(Descrizione esercizio): Trascrivi per intero e senza modifiche il testo sulla carenza di infermieri in Italia.

(Segmento di testo):

Ma l’Italia è tra i fanalini di coda per il numero e per la formazione specialistica
Gli infermieri sono aumentati nell’OCSE, ma non in Italia, dove sono sempre 5,7 per 1000 abitanti contro una media dei Paesi dell’Organizzazione di 8,2, con tutti gli Stati del Nord Europa al disopra di 10 infermieri ogni 1000 abitanti e solo alcuni dell’est europeo (Slovacchia, Cipro, Polonia, Lettonia, Bulgaria, Grecia, Serbia, Montenegro, Macedonia e Turchia), al di sotto.
Eppure, sottolinea l’OCSE nel suo nuovo rapporto Health at a Glance Europe 2020, presentato oggi,
“Gli infermieri svolgono un ruolo fondamentale nel fornire assistenza negli ospedali e negli istituti di assistenza a lungo termine in circostanze normali, e il loro ruolo è stato ancora più critico durante il COVID-19 pandemia”.
La carenza preesistente di infermieri – in Italia storicamente è di almeno 53.000 unità – è stata aggravata durante l’apice della pandemia, anche dal fatto che molti infermieri sono stati infettati dal virus. Nel nostro Paese secondo gli ultimi dati forniti dalla Federazione nazionale degli ordini delle professioni infermieristiche (FNOPI) basate sulle rilevazioni e sui rapporti INAIL, sono oltre 28.000 (in aumento) con 49 decessi a oggi.
L’Ocse sottolinea che la domanda di infermieri dovrebbe continuare a crescere negli anni per l’invecchiamento della popolazione mentre molti infermieri al contrario si stanno avvicinando all’età della pensione e quindi la forza lavoro rischia di diminuire ancora.
Questo preoccupa molti paesi che stanno investendo nella loro formazione e alcuni stanno anche affrontando le attuali carenze assumendo infermieri dall’estero.

(Dati):
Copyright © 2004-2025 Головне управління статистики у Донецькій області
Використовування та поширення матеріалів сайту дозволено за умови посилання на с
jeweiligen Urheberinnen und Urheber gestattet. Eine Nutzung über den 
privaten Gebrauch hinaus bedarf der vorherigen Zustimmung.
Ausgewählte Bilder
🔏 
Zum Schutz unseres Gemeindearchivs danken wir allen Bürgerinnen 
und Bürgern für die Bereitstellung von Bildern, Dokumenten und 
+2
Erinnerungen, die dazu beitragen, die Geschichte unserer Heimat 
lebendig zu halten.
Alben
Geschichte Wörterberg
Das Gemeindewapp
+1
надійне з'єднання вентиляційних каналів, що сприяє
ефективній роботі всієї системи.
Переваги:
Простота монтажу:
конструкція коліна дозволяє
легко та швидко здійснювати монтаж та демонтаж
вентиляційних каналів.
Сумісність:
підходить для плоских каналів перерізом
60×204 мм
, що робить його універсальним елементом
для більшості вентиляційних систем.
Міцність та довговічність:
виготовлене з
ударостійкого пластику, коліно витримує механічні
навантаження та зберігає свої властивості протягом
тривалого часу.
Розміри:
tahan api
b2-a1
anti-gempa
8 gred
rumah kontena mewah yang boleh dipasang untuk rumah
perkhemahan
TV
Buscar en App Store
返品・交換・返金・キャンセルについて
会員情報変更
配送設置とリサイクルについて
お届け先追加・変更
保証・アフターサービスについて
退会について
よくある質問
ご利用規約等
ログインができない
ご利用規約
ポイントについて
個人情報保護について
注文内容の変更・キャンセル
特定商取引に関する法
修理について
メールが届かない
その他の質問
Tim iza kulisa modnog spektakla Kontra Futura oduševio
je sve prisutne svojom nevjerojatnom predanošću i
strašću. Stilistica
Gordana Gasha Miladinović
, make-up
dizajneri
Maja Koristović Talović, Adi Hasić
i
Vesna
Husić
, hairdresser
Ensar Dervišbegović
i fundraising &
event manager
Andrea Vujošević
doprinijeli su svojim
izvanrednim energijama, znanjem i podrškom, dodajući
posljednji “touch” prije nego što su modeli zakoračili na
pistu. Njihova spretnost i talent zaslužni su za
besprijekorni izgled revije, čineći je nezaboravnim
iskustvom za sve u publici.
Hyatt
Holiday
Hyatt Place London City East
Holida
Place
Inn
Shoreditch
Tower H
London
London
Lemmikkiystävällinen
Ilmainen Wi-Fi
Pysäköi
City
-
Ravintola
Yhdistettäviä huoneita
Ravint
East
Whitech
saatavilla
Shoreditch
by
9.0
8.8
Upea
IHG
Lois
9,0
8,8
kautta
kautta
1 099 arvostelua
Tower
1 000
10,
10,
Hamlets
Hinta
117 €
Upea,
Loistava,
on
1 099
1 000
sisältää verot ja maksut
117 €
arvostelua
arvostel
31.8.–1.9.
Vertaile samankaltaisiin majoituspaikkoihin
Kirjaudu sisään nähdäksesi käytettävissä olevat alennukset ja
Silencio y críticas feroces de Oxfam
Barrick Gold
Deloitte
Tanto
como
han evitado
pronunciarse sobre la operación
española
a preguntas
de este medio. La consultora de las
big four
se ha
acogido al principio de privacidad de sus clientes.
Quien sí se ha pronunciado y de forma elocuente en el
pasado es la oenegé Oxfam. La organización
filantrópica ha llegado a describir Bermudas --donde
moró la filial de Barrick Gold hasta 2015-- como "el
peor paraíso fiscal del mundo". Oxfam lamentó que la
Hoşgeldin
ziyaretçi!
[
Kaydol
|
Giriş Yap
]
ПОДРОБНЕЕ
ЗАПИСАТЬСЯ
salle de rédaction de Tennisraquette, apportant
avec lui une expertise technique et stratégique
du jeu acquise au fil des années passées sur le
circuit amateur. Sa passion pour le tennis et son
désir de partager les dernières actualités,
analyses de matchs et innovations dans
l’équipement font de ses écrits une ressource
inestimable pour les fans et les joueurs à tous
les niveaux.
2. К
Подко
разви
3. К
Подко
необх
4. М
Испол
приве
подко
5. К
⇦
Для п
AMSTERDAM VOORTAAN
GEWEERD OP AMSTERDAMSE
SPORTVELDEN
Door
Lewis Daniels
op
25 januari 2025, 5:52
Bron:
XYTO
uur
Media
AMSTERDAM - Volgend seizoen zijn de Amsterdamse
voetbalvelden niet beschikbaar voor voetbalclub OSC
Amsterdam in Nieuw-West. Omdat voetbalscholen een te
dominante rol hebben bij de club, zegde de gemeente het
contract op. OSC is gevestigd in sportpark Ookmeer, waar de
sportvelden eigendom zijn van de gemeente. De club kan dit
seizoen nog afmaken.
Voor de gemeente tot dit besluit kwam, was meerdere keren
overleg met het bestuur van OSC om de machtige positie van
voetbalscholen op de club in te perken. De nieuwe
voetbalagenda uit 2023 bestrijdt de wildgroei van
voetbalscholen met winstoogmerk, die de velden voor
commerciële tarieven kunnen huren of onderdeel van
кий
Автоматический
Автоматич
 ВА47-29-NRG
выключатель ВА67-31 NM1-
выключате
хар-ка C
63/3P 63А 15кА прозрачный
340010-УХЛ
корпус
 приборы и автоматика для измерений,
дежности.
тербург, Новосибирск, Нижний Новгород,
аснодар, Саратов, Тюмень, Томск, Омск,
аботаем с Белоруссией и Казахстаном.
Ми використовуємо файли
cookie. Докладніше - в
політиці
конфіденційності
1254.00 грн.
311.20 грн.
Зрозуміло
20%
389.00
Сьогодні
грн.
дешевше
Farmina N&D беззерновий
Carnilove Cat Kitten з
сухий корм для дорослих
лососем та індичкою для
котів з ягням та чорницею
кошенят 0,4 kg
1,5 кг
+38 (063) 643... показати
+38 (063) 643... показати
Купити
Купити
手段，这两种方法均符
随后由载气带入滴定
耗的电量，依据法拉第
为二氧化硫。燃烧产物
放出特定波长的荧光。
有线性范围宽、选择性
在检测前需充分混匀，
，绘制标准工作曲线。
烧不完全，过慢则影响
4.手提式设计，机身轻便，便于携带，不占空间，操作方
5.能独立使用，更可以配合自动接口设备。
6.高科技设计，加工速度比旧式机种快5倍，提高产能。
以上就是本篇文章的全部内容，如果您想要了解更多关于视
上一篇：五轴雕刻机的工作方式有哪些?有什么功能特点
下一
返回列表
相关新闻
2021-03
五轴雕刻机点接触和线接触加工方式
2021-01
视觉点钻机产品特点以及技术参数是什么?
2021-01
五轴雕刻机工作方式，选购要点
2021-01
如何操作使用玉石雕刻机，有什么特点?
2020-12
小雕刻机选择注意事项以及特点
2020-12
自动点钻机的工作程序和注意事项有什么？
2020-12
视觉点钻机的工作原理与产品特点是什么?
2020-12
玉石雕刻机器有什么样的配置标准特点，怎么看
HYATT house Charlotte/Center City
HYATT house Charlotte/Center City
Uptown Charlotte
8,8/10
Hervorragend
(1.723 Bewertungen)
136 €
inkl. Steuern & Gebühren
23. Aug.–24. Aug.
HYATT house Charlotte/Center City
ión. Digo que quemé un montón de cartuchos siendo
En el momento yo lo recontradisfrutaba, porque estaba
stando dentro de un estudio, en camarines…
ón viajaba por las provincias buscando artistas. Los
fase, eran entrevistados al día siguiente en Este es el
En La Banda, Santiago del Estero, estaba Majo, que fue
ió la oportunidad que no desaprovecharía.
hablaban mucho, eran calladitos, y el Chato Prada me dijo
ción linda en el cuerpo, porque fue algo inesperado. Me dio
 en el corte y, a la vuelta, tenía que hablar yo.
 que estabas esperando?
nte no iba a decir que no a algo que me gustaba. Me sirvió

(Risposta):
Ma l’Italia è tra i fanalini di coda per il numero e per la formazione specialistica
Gli infermieri sono aumentati nell’OCSE, ma non in Italia, dove sono sempre 5,7 per 1000 abitanti contro una media dei Paesi dell’Organizzazione di 8,2, con tutti gli Stati del Nord Europa al disopra di 10 infermieri ogni 1000 abitanti e solo alcuni dell’est europeo (Slovacchia, Cipro, Polonia, Lettonia, Bulgaria, Grecia, Serbia, Montenegro, Macedonia e Turchia), al di sotto.
Eppure, sottolinea l’OCSE nel suo nuovo rapporto Health at a Glance Europe 2020, presentato oggi,
“Gli infermieri svolgono un ruolo fondamentale nel fornire assistenza negli ospedali e negli istituti di assistenza a lungo termine in circostanze normali, e il loro ruolo è stato ancora più critico durante il COVID-19 pandemia”.
La carenza preesistente di infermieri – in Italia storicamente è di almeno 53.000 unità – è stata aggravata durante l’apice della pandemia, anche dal fatto che molti infermieri sono stati infettati dal virus. Nel nostro Paese secondo gli ultimi dati forniti dalla Federazione nazionale degli ordini delle professioni infermieristiche (FNOPI) basate sulle rilevazioni e sui rapporti INAIL, sono oltre 28.000 (in aumento) con 49 decessi a oggi.
L’Ocse sottolinea che la domanda di infermieri dovrebbe continuare a crescere negli anni per l’invecchiamento della popolazione mentre molti infermieri al contrario si stanno avvicinando all’età della pensione e quindi la forza lavoro rischia di diminuire ancora.
Questo preoccupa molti paesi che stanno investendo nella loro formazione e alcuni stanno anche affrontando le attuali carenze assumendo infermieri dall’estero.